Hlín Eiríksdóttir

Personal information
- Date of birth: 12 June 2000 (age 26)
- Place of birth: Iceland
- Height: 1.67 m (5 ft 6 in)
- Positions: Midfielder; winger;

Team information
- Current team: Malmö FF

Senior career*
- Years: Team / Apps / (Gls)
- 2015–2020: Valur / 80 / (33)
- 2021–2022: Piteå IF / 39 / (10)
- 2023–2025: Kristianstads / 29 / (11)
- 2025–2026: Leicester City / 1 / (0)
- 2026: → ACF Fiorentina (loan) / 10 / (0)
- 2026–: Malmö FF / 0 / (0)

International career^{‡}
- 2015–2017: Iceland U17 / 28 / (15)
- 2016–2019: Iceland U19 / 17 / (8)
- 2018–: Iceland / 52 / (7)

= Hlín Eiríksdóttir =

Icelandic footballer

Hlín Eiríksdóttir (/is/; born 12 June 2000) is an Icelandic professional footballer who plays as a midfielder for Damallsvenskan side Malmö FF, and the Iceland national team.

==Career==
===Club===
Hlín made her Úrvalsdeild debut with Valur in 2015. She played her first game on 1 September 2015, when she replaced Berglind Rós Ágústsdóttir in the 64th minute in a 0–4 defeat against Þór/KA. It would be her only appearance that summer. Hlín's first goal for her senior side came against Breiðablik on 10 August 2017, in a 2–0 win at home.

In December 2020, Hlín signed with Piteå IF of the Swedish top-tier Damallsvenskan. In November 2022, it was reported that she would not play for the team the following season.

On 30 January 2025, Hlín signed for Women's Super League side Leicester City for an undisclosed fee.

On 27 January 2026, it was announced that Hlín had been loaned to Serie A club ACF Fiorentina for the duration of the 2025-26 season.

On 2 July 2026, it was announced that Hlín has signed with Swedish Club Malmö FF and will wear the number 9 for the club.

==International career==
Hlín debuted for Iceland U17 on 23 April 2015, at 14 years old in a match against Wales. She participated in all the six matches Iceland U17 played in the 2017 UEFA Women's Under-17 Championship qualification. On 25 August 2016, Hlín debuted for Iceland U19 in a match against Poland. On 23 January 2018, Hlín made her first appearance for Iceland senior team in a friendly match against Norway. Hlín scored her first international goal against Denmark in the 2018 Algarve Cup.

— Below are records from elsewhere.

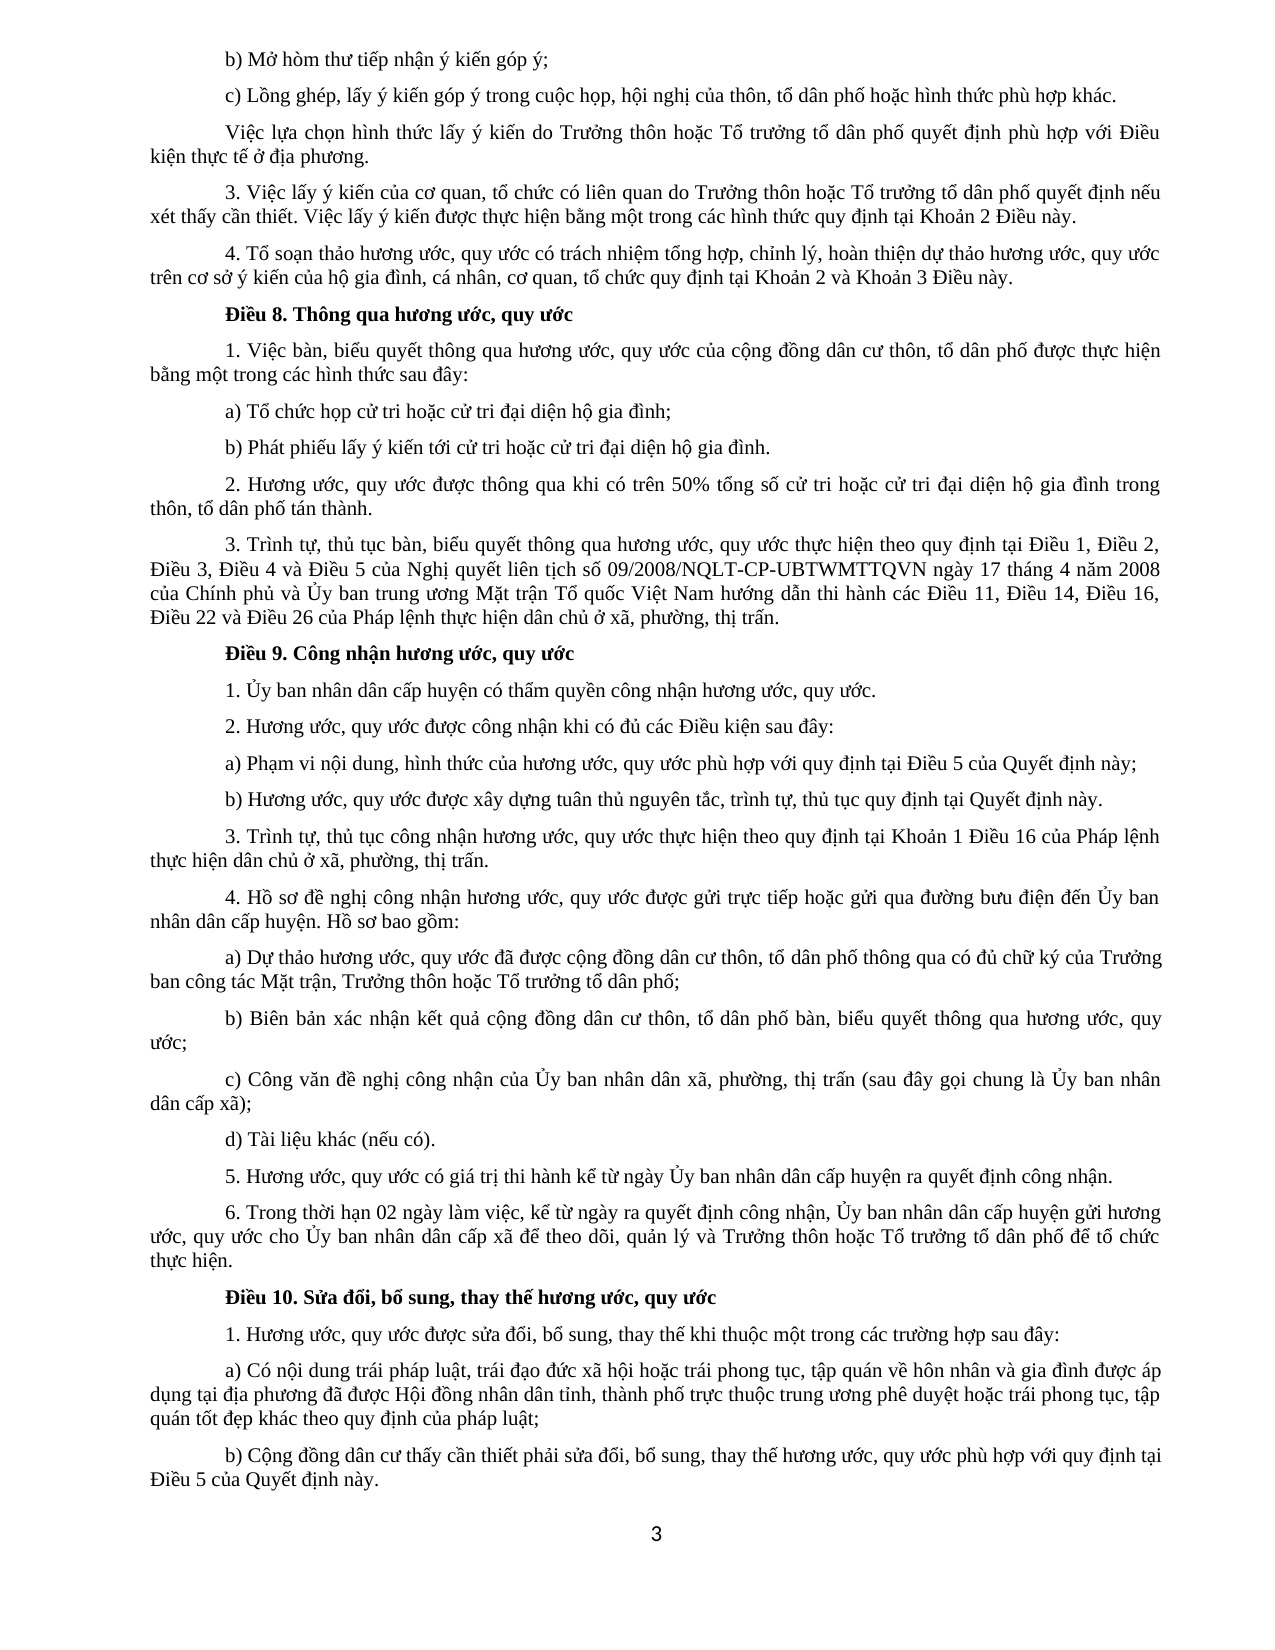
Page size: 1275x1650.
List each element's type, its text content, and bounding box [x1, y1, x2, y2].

text Việc lựa chọn hình thức lấy ý kiến do Trưởng thôn hoặc Tổ trưởng tổ dân phố quyết định phù hợp với Điều kiện thực tế ở địa phương. [150, 119, 1162, 168]
text b) Phát phiếu lấy ý kiến tới cử tri hoặc cử tri đại diện hộ gia đình. [150, 435, 1162, 459]
text Điều 9. Công nhận hương ước, quy ước [150, 641, 1162, 665]
text 3. Trình tự, thủ tục công nhận hương ước, quy ước thực hiện theo quy định tại Khoản 1 Điều 16 của Pháp lệnh thực hiện dân chủ ở xã, phường, thị trấn. [150, 824, 1162, 872]
text b) Biên bản xác nhận kết quả cộng đồng dân cư thôn, tổ dân phố bàn, biểu quyết thông qua hương ước, quy ước; [150, 1006, 1162, 1054]
text 1. Việc bàn, biểu quyết thông qua hương ước, quy ước của cộng đồng dân cư thôn, tổ dân phố được thực hiện bằng một trong các hình thức sau đây: [150, 338, 1162, 386]
text Điều 10. Sửa đổi, bổ sung, thay thế hương ước, quy ước [150, 1285, 1162, 1309]
text b) Mở hòm thư tiếp nhận ý kiến góp ý; [150, 46, 1162, 71]
text a) Phạm vi nội dung, hình thức của hương ước, quy ước phù hợp với quy định tại Điều 5 của Quyết định này; [150, 751, 1162, 775]
text c) Công văn đề nghị công nhận của Ủy ban nhân dân xã, phường, thị trấn (sau đây gọi chung là Ủy ban nhân dân cấp xã); [150, 1066, 1162, 1114]
text b) Cộng đồng dân cư thấy cần thiết phải sửa đổi, bổ sung, thay thế hương ước, quy ước phù hợp với quy định tại Điều 5 của Quyết định này. [150, 1443, 1162, 1491]
text Điều 8. Thông qua hương ước, quy ước [150, 301, 1162, 326]
text 6. Trong thời hạn 02 ngày làm việc, kể từ ngày ra quyết định công nhận, Ủy ban nhân dân cấp huyện gửi hương ước, quy ước cho Ủy ban nhân dân cấp xã để theo dõi, quản lý và Trưởng thôn hoặc Tổ trưởng tổ dân phố để tổ chức thực hiện. [150, 1200, 1162, 1272]
text 4. Hồ sơ đề nghị công nhận hương ước, quy ước được gửi trực tiếp hoặc gửi qua đường bưu điện đến Ủy ban nhân dân cấp huyện. Hồ sơ bao gồm: [150, 884, 1162, 933]
text 3. Trình tự, thủ tục bàn, biểu quyết thông qua hương ước, quy ước thực hiện theo quy định tại Điều 1, Điều 2, Điều 3, Điều 4 và Điều 5 của Nghị quyết liên tịch số 09/2008/NQLT-CP-UBTWMTTQVN ngày 17 tháng 4 năm 2008 của Chính phủ và Ủy ban trung ương Mặt trận Tổ quốc Việt Nam hướng dẫn thi hành các Điều 11, Điều 14, Điều 16, Điều 22 và Điều 26 của Pháp lệnh thực hiện dân chủ ở xã, phường, thị trấn. [150, 532, 1162, 629]
text a) Dự thảo hương ước, quy ước đã được cộng đồng dân cư thôn, tổ dân phố thông qua có đủ chữ ký của Trưởng ban công tác Mặt trận, Trưởng thôn hoặc Tổ trưởng tổ dân phố; [150, 945, 1162, 993]
text d) Tài liệu khác (nếu có). [150, 1127, 1162, 1151]
text 2. Hương ước, quy ước được công nhận khi có đủ các Điều kiện sau đây: [150, 714, 1162, 738]
text 1. Ủy ban nhân dân cấp huyện có thẩm quyền công nhận hương ước, quy ước. [150, 678, 1162, 702]
text 5. Hương ước, quy ước có giá trị thi hành kể từ ngày Ủy ban nhân dân cấp huyện ra quyết định công nhận. [150, 1164, 1162, 1188]
text 2. Hương ước, quy ước được thông qua khi có trên 50% tổng số cử tri hoặc cử tri đại diện hộ gia đình trong thôn, tổ dân phố tán thành. [150, 472, 1162, 520]
text b) Hương ước, quy ước được xây dựng tuân thủ nguyên tắc, trình tự, thủ tục quy định tại Quyết định này. [150, 787, 1162, 811]
text c) Lồng ghép, lấy ý kiến góp ý trong cuộc họp, hội nghị của thôn, tổ dân phố hoặc hình thức phù hợp khác. [150, 83, 1162, 107]
text 4. Tổ soạn thảo hương ước, quy ước có trách nhiệm tổng hợp, chỉnh lý, hoàn thiện dự thảo hương ước, quy ước trên cơ sở ý kiến của hộ gia đình, cá nhân, cơ quan, tổ chức quy định tại Khoản 2 và Khoản 3 Điều này. [150, 241, 1162, 289]
text 1. Hương ước, quy ước được sửa đổi, bổ sung, thay thế khi thuộc một trong các trường hợp sau đây: [150, 1321, 1162, 1346]
text a) Tổ chức họp cử tri hoặc cử tri đại diện hộ gia đình; [150, 399, 1162, 423]
text a) Có nội dung trái pháp luật, trái đạo đức xã hội hoặc trái phong tục, tập quán về hôn nhân và gia đình được áp dụng tại địa phương đã được Hội đồng nhân dân tỉnh, thành phố trực thuộc trung ương phê duyệt hoặc trái phong tục, tập quán tốt đẹp khác theo quy định của pháp luật; [150, 1358, 1162, 1430]
text 3. Việc lấy ý kiến của cơ quan, tổ chức có liên quan do Trưởng thôn hoặc Tổ trưởng tổ dân phố quyết định nếu xét thấy cần thiết. Việc lấy ý kiến được thực hiện bằng một trong các hình thức quy định tại Khoản 2 Điều này. [150, 180, 1162, 228]
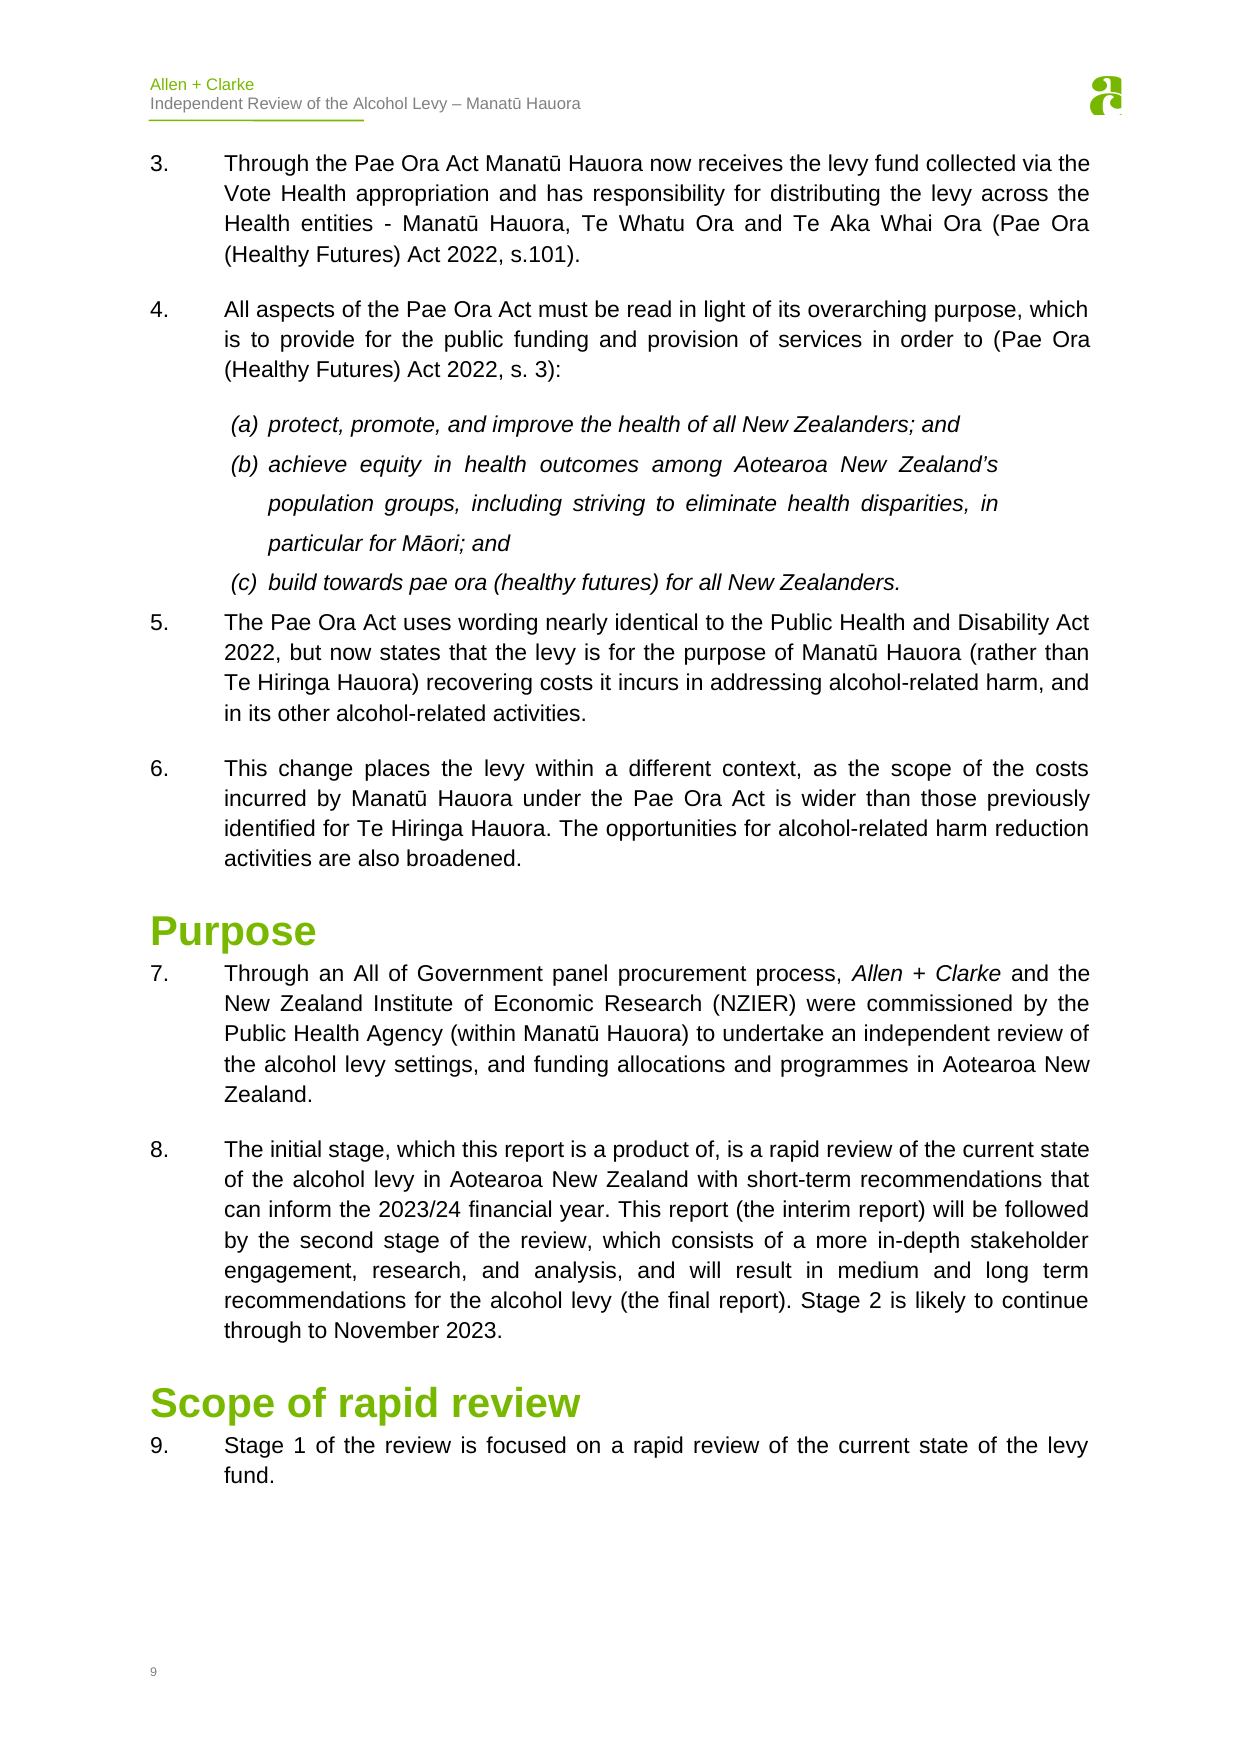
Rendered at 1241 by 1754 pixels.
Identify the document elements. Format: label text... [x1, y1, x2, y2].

subtitle Purpose [150, 913, 1090, 954]
list The Pae Ora Act uses wording nearly identical to the Public Health and Disability Act 2022, but now states that the levy is for the purpose of Manatū Hauora (rather than Te Hiringa Hauora) recovering costs it incurs in addressing alcohol-related harm, and in its other alcohol-related activities. [150, 609, 1090, 726]
subtitle Scope of rapid review [150, 1385, 1090, 1426]
list achieve equity in health outcomes among Aotearoa New Zealand’s population groups, including striving to eliminate health disparities, in particular for Māori; and [231, 451, 1002, 556]
list The initial stage, which this report is a product of, is a rapid review of the current state of the alcohol levy in Aotearoa New Zealand with short-term recommendations that can inform the 2023/24 financial year. This report (the interim report) will be followed by the second stage of the review, which consists of a more in-depth stakeholder engagement, research, and analysis, and will result in medium and long term recommendations for the alcohol levy (the final report). Stage 2 is likely to continue through to November 2023. [150, 1136, 1090, 1344]
list build towards pae ora (healthy futures) for all New Zealanders. [231, 569, 1002, 596]
list All aspects of the Pae Ora Act must be read in light of its overarching purpose, which is to provide for the public funding and provision of services in order to (Pae Ora (Healthy Futures) Act 2022, s. 3): [150, 296, 1090, 383]
list Through the Pae Ora Act Manatū Hauora now receives the levy fund collected via the Vote Health appropriation and has responsibility for distributing the levy across the Health entities - Manatū Hauora, Te Whatu Ora and Te Aka Whai Ora (Pae Ora (Healthy Futures) Act 2022, s.101). [150, 150, 1090, 267]
list This change places the levy within a different context, as the scope of the costs incurred by Manatū Hauora under the Pae Ora Act is wider than those previously identified for Te Hiringa Hauora. The opportunities for alcohol-related harm reduction activities are also broadened. [150, 755, 1090, 872]
list Through an All of Government panel procurement process, Allen + Clarke and the New Zealand Institute of Economic Research (NZIER) were commissioned by the Public Health Agency (within Manatū Hauora) to undertake an independent review of the alcohol levy settings, and funding allocations and programmes in Aotearoa New Zealand. [150, 960, 1090, 1107]
list Stage 1 of the review is focused on a rapid review of the current state of the levy fund. [150, 1432, 1090, 1488]
picture [1090, 76, 1122, 115]
list protect, promote, and improve the health of all New Zealanders; and [231, 411, 1002, 438]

On 13 June 2025, Hlín was called up to the Iceland squad for the UEFA Women's Euro 2025.

===International goals===
Scores and results list the Iceland's goal tally first.

| # | Date | Venue | Opponent | Score | Result | Competition |
| 1. | 2 March 2018 | Bela Vista Municipal Stadium, Parchal, Portugal | Japan | 1–1 | 1–2 | 2018 Algarve Cup |
| 2. | 7 March 2018 | VRS António Sports Complex, Vila Real de Santo António, Portugal | Denmark | 1–1 | 1–1 (5–4 p) |
| 3. | 29 August 2019 | Laugardalsvöllur, Reykjavík, Iceland | Hungary | 2–1 | 4–1 | UEFA Women's Euro 2022 qualifying |
| 4. | 21 February 2023 | Pinatar Arena, San Pedro del Pinatar, Spain | Philippines | 4–0 | 5–0 | 2023 Pinatar Cup |
| 5. | 23 February 2024 | Serbian FA Sports Center, Stara Pazova, Serbia | Serbia | 1–1 | 1–1 | 2023–24 UEFA Women's Nations League play-offs |
| 6. | 9 April 2024 | New Tivoli, Aachen, Germany | Germany | 1–1 | 1–3 | UEFA Women's Euro 2025 qualifying |
| 7. | 4 June 2024 | Laugardalsvöllur, Reykjavík, Iceland | Austria | 1–0 | 2–1 |
| 8. | 10 July 2025 | Arena Thun, Thun, Switzerland | Norway | 2–4 | 3–4 | UEFA Women's Euro 2025 |
| 9. | 29 October 2025 | Valbjarnarvöllur, Reykjavík, Iceland | Northern Ireland | 2–0 | 3–0 | 2025 UEFA Women's Nations League play-off matches |

==Personal life==
Hlín's mother is former Iceland national team player Guðrún Sæmundsdóttir.